Can't model d-delay-bounded channels above (if they are FIFO).
 - message can't be delivered until previous messages are delivered
(What if we drop FIFO requirement?  What if possible messages is finite?)

An alternative channel:
 - d bound on delay of delivery of oldest message
 - msg may be delayed (k+1)d, if k messages are in channel when it is sent
 - MMT model: all rcv actions in one task, with bounds (0, d).

Transformation from MMT to GTA:
 add "now" variable
 for each task C, add "first(C)" and "last(C)"
  - next action of C occurs between first(C) and last(C), unless C is disabled.
 for time-passage action \nu(t),
  - increase "now" variable by t
  - not enabled if now + t > last(C) for any task C
 for action a in task C, 
  - add "now >= first(C)" to precondition
  - "reset" bounds when a occurs (if C is enabled in post-state):
    - first(C) <- now + lower(C); last(C) <- now + upper(C)
  - also reset bounds for any task C' that is not enabled in pre-state but
   is enabled in post-state.
  - for any task C' (including C) that is not enabled in post-state, set
   first(C') to 0 and last(C') to infinity.  (why?)

Mutual exclusion with time bounds
---------------------------------

What do we get by using timing info?
 - consensus can be solved (use PFD)
 - so we can do (almost) anything
 - how efficiently? (relying on PFD may be expensive, wasteful)

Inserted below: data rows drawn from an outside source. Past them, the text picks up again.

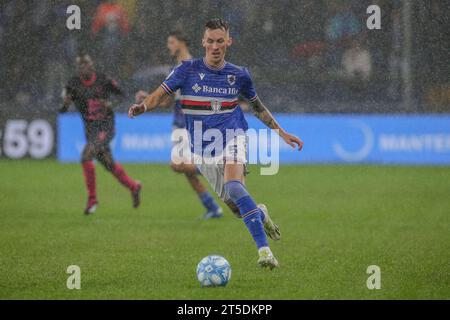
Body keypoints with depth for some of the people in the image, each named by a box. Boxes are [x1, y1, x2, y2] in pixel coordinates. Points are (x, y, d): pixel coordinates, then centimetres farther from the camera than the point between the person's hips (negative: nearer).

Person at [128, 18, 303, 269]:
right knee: (232, 204, 1)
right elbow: (160, 94, -11)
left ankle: (264, 249, -34)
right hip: (201, 147, 2)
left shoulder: (239, 75, 2)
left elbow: (258, 107, 18)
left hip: (231, 137, -2)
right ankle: (261, 214, 38)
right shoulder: (188, 70, -3)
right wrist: (143, 106, -33)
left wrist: (282, 133, 18)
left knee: (234, 185, -30)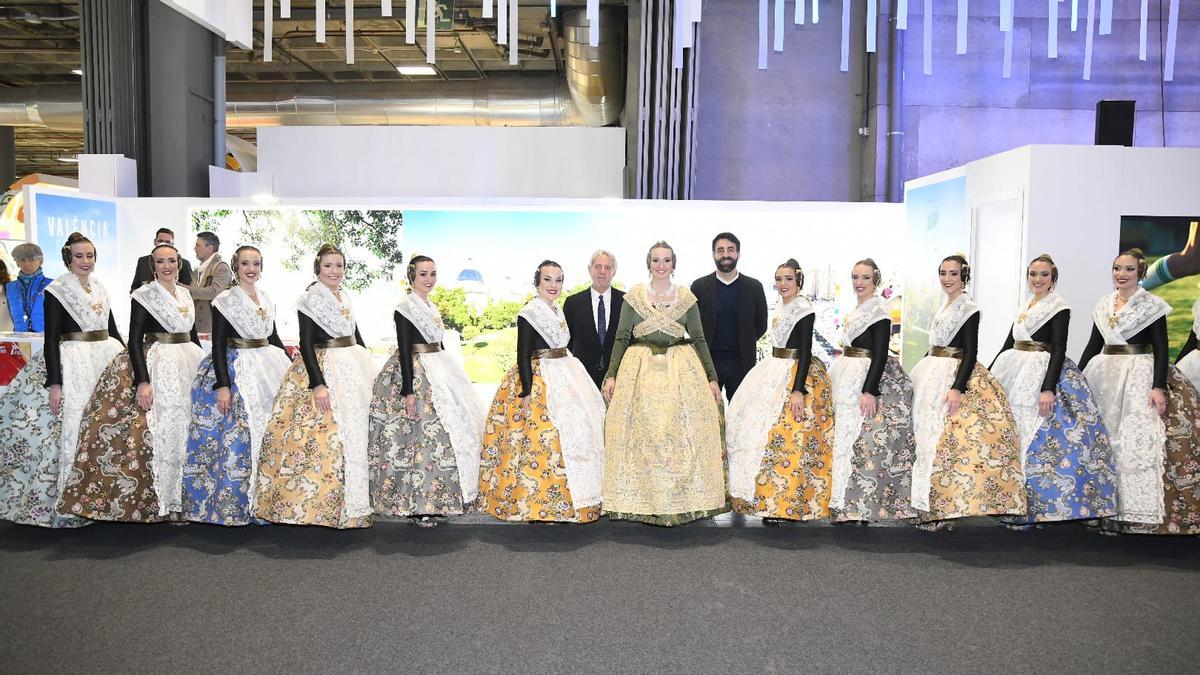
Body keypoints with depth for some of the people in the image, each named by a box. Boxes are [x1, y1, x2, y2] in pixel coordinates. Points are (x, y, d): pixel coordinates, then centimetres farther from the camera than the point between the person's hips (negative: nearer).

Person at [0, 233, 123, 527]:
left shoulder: (100, 288, 12)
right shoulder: (57, 291, -5)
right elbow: (51, 339, -10)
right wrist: (54, 383, -16)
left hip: (107, 358, 6)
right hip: (71, 362, -6)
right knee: (69, 428, -6)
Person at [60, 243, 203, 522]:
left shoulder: (185, 293, 12)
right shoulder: (144, 296, -5)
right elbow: (135, 340, -10)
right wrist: (143, 381, -19)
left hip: (190, 363, 6)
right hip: (157, 366, -6)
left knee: (188, 428, 7)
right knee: (156, 430, -9)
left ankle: (184, 493, 18)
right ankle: (161, 500, 1)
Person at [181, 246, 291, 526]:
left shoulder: (266, 300, 10)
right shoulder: (225, 301, -6)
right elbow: (218, 345, -10)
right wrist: (223, 385, -17)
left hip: (269, 368, 6)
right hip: (235, 370, -6)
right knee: (236, 434, -8)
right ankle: (231, 504, 3)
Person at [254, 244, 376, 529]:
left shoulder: (345, 297, 11)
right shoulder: (310, 300, -9)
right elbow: (306, 344, -15)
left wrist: (367, 366, 17)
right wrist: (318, 384, -22)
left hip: (354, 367, 8)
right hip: (324, 369, -8)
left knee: (357, 433, 12)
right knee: (326, 436, -9)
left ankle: (353, 500, 24)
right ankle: (314, 504, 1)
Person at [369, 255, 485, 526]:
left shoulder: (431, 307, 14)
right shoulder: (405, 308, -11)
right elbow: (404, 350, -16)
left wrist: (448, 375, 21)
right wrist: (409, 391, -21)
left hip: (438, 370, 9)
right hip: (415, 374, -9)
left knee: (452, 424, 10)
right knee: (418, 434, -9)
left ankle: (436, 499, 21)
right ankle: (416, 505, -1)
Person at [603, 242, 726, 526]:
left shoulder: (686, 297, 6)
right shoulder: (633, 296, 5)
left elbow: (699, 339, 8)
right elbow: (621, 338, 5)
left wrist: (711, 377, 3)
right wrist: (611, 375, -3)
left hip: (681, 369, 1)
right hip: (641, 369, 0)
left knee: (682, 433, -2)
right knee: (642, 433, -2)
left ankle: (683, 499, 9)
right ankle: (644, 499, 8)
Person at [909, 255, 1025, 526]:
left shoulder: (968, 308, -9)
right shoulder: (945, 306, 14)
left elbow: (971, 352, -16)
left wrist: (957, 387, -26)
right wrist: (920, 375, 21)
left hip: (953, 376, -8)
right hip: (932, 375, 8)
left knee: (945, 439, -10)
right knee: (928, 435, 8)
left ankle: (946, 506, -4)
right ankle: (930, 504, 16)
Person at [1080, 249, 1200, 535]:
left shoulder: (1152, 305, -3)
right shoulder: (1103, 306, 11)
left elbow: (1161, 349, -8)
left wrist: (1159, 386, -17)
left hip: (1139, 376, -5)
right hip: (1105, 377, 5)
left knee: (1137, 440, -10)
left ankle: (1137, 511, -4)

Recall Burns-Lynch lower bound:
  With r/w shared memory, need at least n registers for n-process mutex

Fischer mutex algorithm (email to Lamport)
 - with timing, we can do with a single register (owner)
 - idea: write name; wait; if name not overwritten, enter critical section
 - how long do we have to wait?
 - processes must check before writing

State variable: owner, initially null

Code for process i:
  try: 
    while (owner = null) {};
    owner <- i;			% at most time b after seeing owner = null
    wait at least time b;
    if (owner != i) goto try;

  <critical section>

  exit:
    owner <- null;

Properties:
 - mutual exclusion (why?)
 - bounded time for some process to enter once critical section is free
    (assuming upper bound on time for each step)
 - bounded exit time
 - no fairness (starvation possible, even likely if heavily contended)
 - mutex (not just progress) can be violated by incorrect timing
  (in fact, progress is not violated by bad timing)

Can we guarantee safety always, and progress if timing is good?
 - with fewer than n registers?
 - idea: combine asynchronous mutex alg with Fischer alg
    - async alg guarantees progress only when only one process is trying
    - use Fischer alg so that only one process trying (in async alg)
    - timing failure can violate progress, but async alg ensures mutex
    - if we can detect "stuck" states (when no progress possible), and 
     we can "reset" the state so that it is not stuck, we can overcome
     transient timing failures (similar to Paxos).